München - Bayerns Ministerpräsident Markus Söder hat sich angesichts der Milliarden-Hilfsprogramme zur Bewältigung der Corona-Krise erneut für eine Schuldenobergrenze ausgesprochen. Zwar brauche man Entlastungen und Impulse für die Wirtschaft, doch müsse genau festgelegt werden, in welchem Ausmaß sich die öffentlichen Haushalte verschulden dürften, sagte der CSU-Chef am Freitag im "Morgenmagazin" des ZDF. "Wir müssen genau überlegen, welche Maßnahmen sind sinnvoll und welche können wir uns leisten. Deswegen braucht es tatsächlich eine Obergrenze."

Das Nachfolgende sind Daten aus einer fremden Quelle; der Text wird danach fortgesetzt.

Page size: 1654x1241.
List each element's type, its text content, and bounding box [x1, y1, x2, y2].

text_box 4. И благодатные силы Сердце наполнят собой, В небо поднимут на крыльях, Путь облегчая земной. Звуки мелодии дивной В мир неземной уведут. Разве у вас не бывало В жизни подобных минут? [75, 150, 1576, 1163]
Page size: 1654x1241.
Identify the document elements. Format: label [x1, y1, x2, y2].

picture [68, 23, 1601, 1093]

Söder wandte sich unmittelbar vor dem ersten digitalen CSU-Parteitag an diesem Freitag erneut gegen die Pläne von Bundesfinanzminister Olaf Scholz (SPD) für einen Milliarden-Schutzschirm für Kommunen. Die Idee, jetzt alte Schulden der Kommunen zu tilgen, sei sicher der falsche Weg, betonte der bayerische Ministerpräsident. Entscheidend sei jetzt, die Substanz der Wirtschaft zu erhalten und dabei Technologiesprünge zu machen durch massive Investitionen in die Digitalisierung. Es bedürfe aber einer klugen und klaren Abstimmung über die Hilfsprogramme, man könne "nicht einfach Geld verteilen".